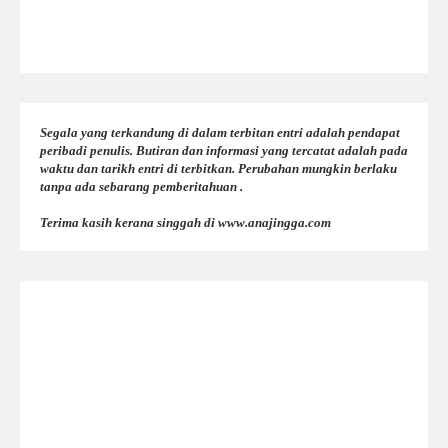
Segala yang terkandung di dalam terbitan entri adalah pendapat
peribadi penulis. Butiran dan informasi yang tercatat adalah pada
waktu dan tarikh entri di terbitkan. Perubahan mungkin berlaku
tanpa ada sebarang pemberitahuan .
Terima kasih kerana singgah di www.anajingga.com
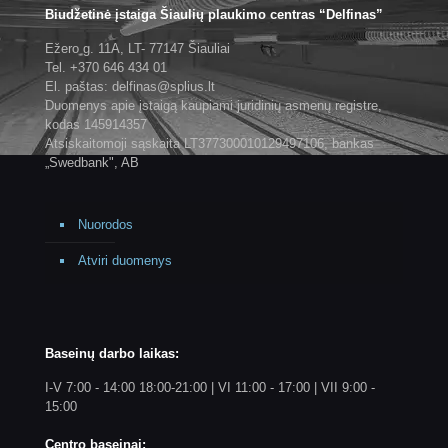
Biudžetinė įstaiga Šiaulių plaukimo centras “Delfinas”
Ežero g. 11A, LT- 77147 Šiauliai
Tel. +370 646 434 01
El. paštas: delfinas@splius.lt
Duomenys apie įstaigą kaupiami juridinių asmenų registre,
kodas 145914357
Atsiskaitomoji sąskaita LT377300010129497106, bankas
„Swedbank", AB
Nuorodos
Atviri duomenys
Baseinų darbo laikas:
I-V 7:00 - 14:00 18:00-21:00 | VI 11:00 - 17:00 | VII 9:00 -
15:00
Centro baseinai:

=-=-=-=-=

• [Work to complete]: Write the lines from the start of the records through the line with "Terima kasih kerana" as a numbered list, skipping any blank lines. Leave the pictures out.

• [Exercise response]:
1. Segala yang terkandung di dalam terbitan entri adalah pendapat
2. peribadi penulis. Butiran dan informasi yang tercatat adalah pada
3. waktu dan tarikh entri di terbitkan. Perubahan mungkin berlaku
4. tanpa ada sebarang pemberitahuan .
5. Terima kasih kerana singgah di www.anajingga.com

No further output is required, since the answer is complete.